Items from a dataset
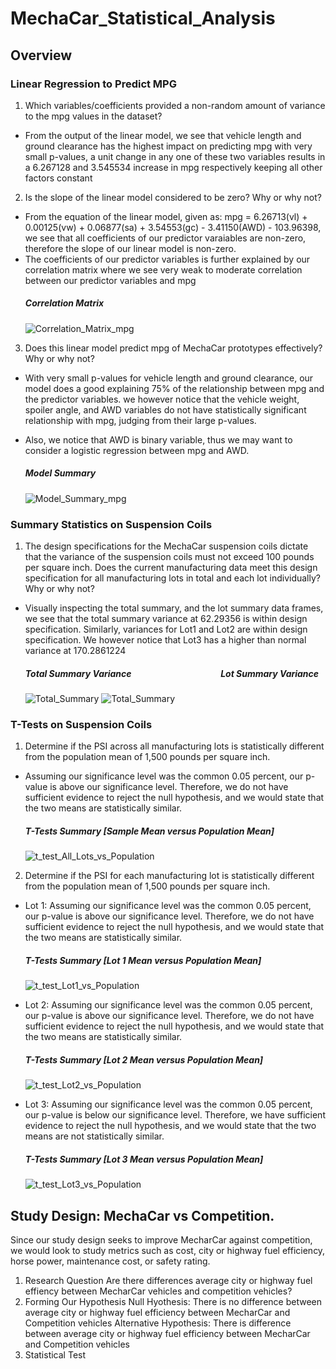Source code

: # MechaCar_Statistical_Analysis
## Overview

### Linear Regression to Predict MPG
1. Which variables/coefficients provided a non-random amount of variance to the mpg values in the dataset?
- From the output of the linear model, we see that vehicle length and ground clearance has the highest impact on predicting mpg with very small p-values, a unit change in any one of these two variables results in a 6.267128 and 3.545534 increase in mpg respectively keeping all other factors constant
2. Is the slope of the linear model considered to be zero? Why or why not?
- From the equation of the linear model, given as:
  mpg = 6.26713(vl) + 0.00125(vw) + 0.06877(sa) + 3.54553(gc) - 3.41150(AWD) - 103.96398, we see that all coefficients of our predictor varaiables are non-zero, therefore the slope of our linear model is non-zero.
- The coefficients of our predictor variables is further explained by our correlation matrix where we see very weak to moderate correlation between our predictor variables and mpg
  ##### Correlation Matrix
  ![Correlation_Matrix_mpg](https://user-images.githubusercontent.com/67847583/127755537-b623ed64-e410-432b-bf26-a8b0474c73bc.png)

3. Does this linear model predict mpg of MechaCar prototypes effectively? Why or why not?
- With very small p-values for vehicle length and ground clearance, our model does a good explaining 75% of the relationship between mpg and the predictor variables. we however notice that the vehicle weight, spoiler angle, and AWD variables do not have statistically significant relationship with mpg, judging from their large p-values.
- Also, we notice that AWD is binary variable, thus we may want to consider a logistic regression between mpg and AWD.

  ##### Model Summary
  ![Model_Summary_mpg](https://user-images.githubusercontent.com/67847583/127756195-1aa62e23-aac7-4953-baf7-42c9791e0869.png)

### Summary Statistics on Suspension Coils
1. The design specifications for the MechaCar suspension coils dictate that the variance of the suspension coils must not exceed 100 pounds per square inch. Does the current manufacturing data meet this design specification for all manufacturing lots in total and each lot individually? Why or why not?
- Visually inspecting the total summary, and the lot summary data frames, we see that the total summary variance at 62.29356 is within design specification. Similarly, variances for Lot1 and Lot2 are within design specification. We however notice that Lot3 has a higher than normal variance at 170.2861224
  ##### Total Summary Variance &nbsp;&nbsp;&nbsp;&nbsp;&nbsp;&nbsp;&nbsp;&nbsp;&nbsp;&nbsp;&nbsp;&nbsp;&nbsp;&nbsp;&nbsp;&nbsp;&nbsp;&nbsp;&nbsp;&nbsp;&nbsp;&nbsp;&nbsp;&nbsp;&nbsp;&nbsp;&nbsp;&nbsp;&nbsp;&nbsp;&nbsp;&nbsp;&nbsp;&nbsp;&nbsp;&nbsp;&nbsp;&nbsp;&nbsp;&nbsp;&nbsp; Lot Summary Variance
  ![Total_Summary](https://user-images.githubusercontent.com/67847583/127760140-b4c5c799-83a7-4976-8e63-15f705c36f69.png)
  ![Total_Summary](https://user-images.githubusercontent.com/67847583/127760177-be79f2cb-b442-4f16-a518-697dcb297ac0.png)

### T-Tests on Suspension Coils
1. Determine if the PSI across all manufacturing lots is statistically different from the population mean of 1,500 pounds per square inch.
- Assuming our significance level was the common 0.05 percent, our p-value is above our significance level. Therefore, we do not have sufficient evidence to reject the null hypothesis, and we would state that the two means are statistically similar. 
  
  ##### T-Tests Summary [Sample Mean versus Population Mean]
  ![t_test_All_Lots_vs_Population](https://user-images.githubusercontent.com/67847583/127927867-e1ca64c2-0ab8-43d0-918d-7c798c1fe8f1.png)

 
2. Determine if the PSI for each manufacturing lot is statistically different from the population mean of 1,500 pounds per square inch.
- Lot 1: Assuming our significance level was the common 0.05 percent, our p-value is above our significance level. Therefore, we do not have sufficient evidence to reject the null hypothesis, and we would state that the two means are statistically similar.

  ##### T-Tests Summary [Lot 1 Mean versus Population Mean]
  ![t_test_Lot1_vs_Population](https://user-images.githubusercontent.com/67847583/127928070-5dd3004e-008a-4430-8a8b-ad3c3e962418.png)


- Lot 2: Assuming our significance level was the common 0.05 percent, our p-value is above our significance level. Therefore, we do not have sufficient evidence to reject the null hypothesis, and we would state that the two means are statistically similar.

  ##### T-Tests Summary [Lot 2 Mean versus Population Mean]
  ![t_test_Lot2_vs_Population](https://user-images.githubusercontent.com/67847583/127928247-b60c5fc3-5622-4131-9bea-d6f2cc1d3873.png)


- Lot 3: Assuming our significance level was the common 0.05 percent, our p-value is below our significance level. Therefore, we have sufficient evidence to reject the null hypothesis, and we would state that the two means are not statistically similar.

  ##### T-Tests Summary [Lot 3 Mean versus Population Mean]
  ![t_test_Lot3_vs_Population](https://user-images.githubusercontent.com/67847583/127928375-bc5b3612-e636-4996-870b-264d2d06891d.png)

## Study Design: MechaCar vs Competition.
Since our study design seeks to improve MecharCar against competition, we would look to study metrics such as cost, city or highway fuel efficiency, horse power, maintenance cost, or safety rating.
1. Research Question
Are there differences average city or highway fuel effiency between MecharCar vehicles and competition vehicles?
2. Forming Our Hypothesis
Null Hyothesis: There is no difference between average city or highway fuel efficiency between MecharCar and Competition vehicles
Alternative Hypothesis: There is difference between average city or highway fuel efficiency between MecharCar and Competition vehicles
3. Statistical Test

Work to be completed.
Could you switch every instance of "predictor variables" to "explanatory variables" in the records above and give the source text again, with everything else the same? Leave the pictures out of your answer.

Solution below.
Source code

: # MechaCar_Statistical_Analysis
## Overview

### Linear Regression to Predict MPG
1. Which variables/coefficients provided a non-random amount of variance to the mpg values in the dataset?
- From the output of the linear model, we see that vehicle length and ground clearance has the highest impact on predicting mpg with very small p-values, a unit change in any one of these two variables results in a 6.267128 and 3.545534 increase in mpg respectively keeping all other factors constant
2. Is the slope of the linear model considered to be zero? Why or why not?
- From the equation of the linear model, given as:
  mpg = 6.26713(vl) + 0.00125(vw) + 0.06877(sa) + 3.54553(gc) - 3.41150(AWD) - 103.96398, we see that all coefficients of our predictor varaiables are non-zero, therefore the slope of our linear model is non-zero.
- The coefficients of our explanatory variables is further explained by our correlation matrix where we see very weak to moderate correlation between our explanatory variables and mpg
  ##### Correlation Matrix
  ![Correlation_Matrix_mpg](https://user-images.githubusercontent.com/67847583/127755537-b623ed64-e410-432b-bf26-a8b0474c73bc.png)

3. Does this linear model predict mpg of MechaCar prototypes effectively? Why or why not?
- With very small p-values for vehicle length and ground clearance, our model does a good explaining 75% of the relationship between mpg and the explanatory variables. we however notice that the vehicle weight, spoiler angle, and AWD variables do not have statistically significant relationship with mpg, judging from their large p-values.
- Also, we notice that AWD is binary variable, thus we may want to consider a logistic regression between mpg and AWD.

  ##### Model Summary
  ![Model_Summary_mpg](https://user-images.githubusercontent.com/67847583/127756195-1aa62e23-aac7-4953-baf7-42c9791e0869.png)

### Summary Statistics on Suspension Coils
1. The design specifications for the MechaCar suspension coils dictate that the variance of the suspension coils must not exceed 100 pounds per square inch. Does the current manufacturing data meet this design specification for all manufacturing lots in total and each lot individually? Why or why not?
- Visually inspecting the total summary, and the lot summary data frames, we see that the total summary variance at 62.29356 is within design specification. Similarly, variances for Lot1 and Lot2 are within design specification. We however notice that Lot3 has a higher than normal variance at 170.2861224
  ##### Total Summary Variance &nbsp;&nbsp;&nbsp;&nbsp;&nbsp;&nbsp;&nbsp;&nbsp;&nbsp;&nbsp;&nbsp;&nbsp;&nbsp;&nbsp;&nbsp;&nbsp;&nbsp;&nbsp;&nbsp;&nbsp;&nbsp;&nbsp;&nbsp;&nbsp;&nbsp;&nbsp;&nbsp;&nbsp;&nbsp;&nbsp;&nbsp;&nbsp;&nbsp;&nbsp;&nbsp;&nbsp;&nbsp;&nbsp;&nbsp;&nbsp;&nbsp; Lot Summary Variance
  ![Total_Summary](https://user-images.githubusercontent.com/67847583/127760140-b4c5c799-83a7-4976-8e63-15f705c36f69.png)
  ![Total_Summary](https://user-images.githubusercontent.com/67847583/127760177-be79f2cb-b442-4f16-a518-697dcb297ac0.png)

### T-Tests on Suspension Coils
1. Determine if the PSI across all manufacturing lots is statistically different from the population mean of 1,500 pounds per square inch.
- Assuming our significance level was the common 0.05 percent, our p-value is above our significance level. Therefore, we do not have sufficient evidence to reject the null hypothesis, and we would state that the two means are statistically similar. 
  
  ##### T-Tests Summary [Sample Mean versus Population Mean]
  ![t_test_All_Lots_vs_Population](https://user-images.githubusercontent.com/67847583/127927867-e1ca64c2-0ab8-43d0-918d-7c798c1fe8f1.png)

 
2. Determine if the PSI for each manufacturing lot is statistically different from the population mean of 1,500 pounds per square inch.
- Lot 1: Assuming our significance level was the common 0.05 percent, our p-value is above our significance level. Therefore, we do not have sufficient evidence to reject the null hypothesis, and we would state that the two means are statistically similar.

  ##### T-Tests Summary [Lot 1 Mean versus Population Mean]
  ![t_test_Lot1_vs_Population](https://user-images.githubusercontent.com/67847583/127928070-5dd3004e-008a-4430-8a8b-ad3c3e962418.png)


- Lot 2: Assuming our significance level was the common 0.05 percent, our p-value is above our significance level. Therefore, we do not have sufficient evidence to reject the null hypothesis, and we would state that the two means are statistically similar.

  ##### T-Tests Summary [Lot 2 Mean versus Population Mean]
  ![t_test_Lot2_vs_Population](https://user-images.githubusercontent.com/67847583/127928247-b60c5fc3-5622-4131-9bea-d6f2cc1d3873.png)


- Lot 3: Assuming our significance level was the common 0.05 percent, our p-value is below our significance level. Therefore, we have sufficient evidence to reject the null hypothesis, and we would state that the two means are not statistically similar.

  ##### T-Tests Summary [Lot 3 Mean versus Population Mean]
  ![t_test_Lot3_vs_Population](https://user-images.githubusercontent.com/67847583/127928375-bc5b3612-e636-4996-870b-264d2d06891d.png)

## Study Design: MechaCar vs Competition.
Since our study design seeks to improve MecharCar against competition, we would look to study metrics such as cost, city or highway fuel efficiency, horse power, maintenance cost, or safety rating.
1. Research Question
Are there differences average city or highway fuel effiency between MecharCar vehicles and competition vehicles?
2. Forming Our Hypothesis
Null Hyothesis: There is no difference between average city or highway fuel efficiency between MecharCar and Competition vehicles
Alternative Hypothesis: There is difference between average city or highway fuel efficiency between MecharCar and Competition vehicles
3. Statistical Test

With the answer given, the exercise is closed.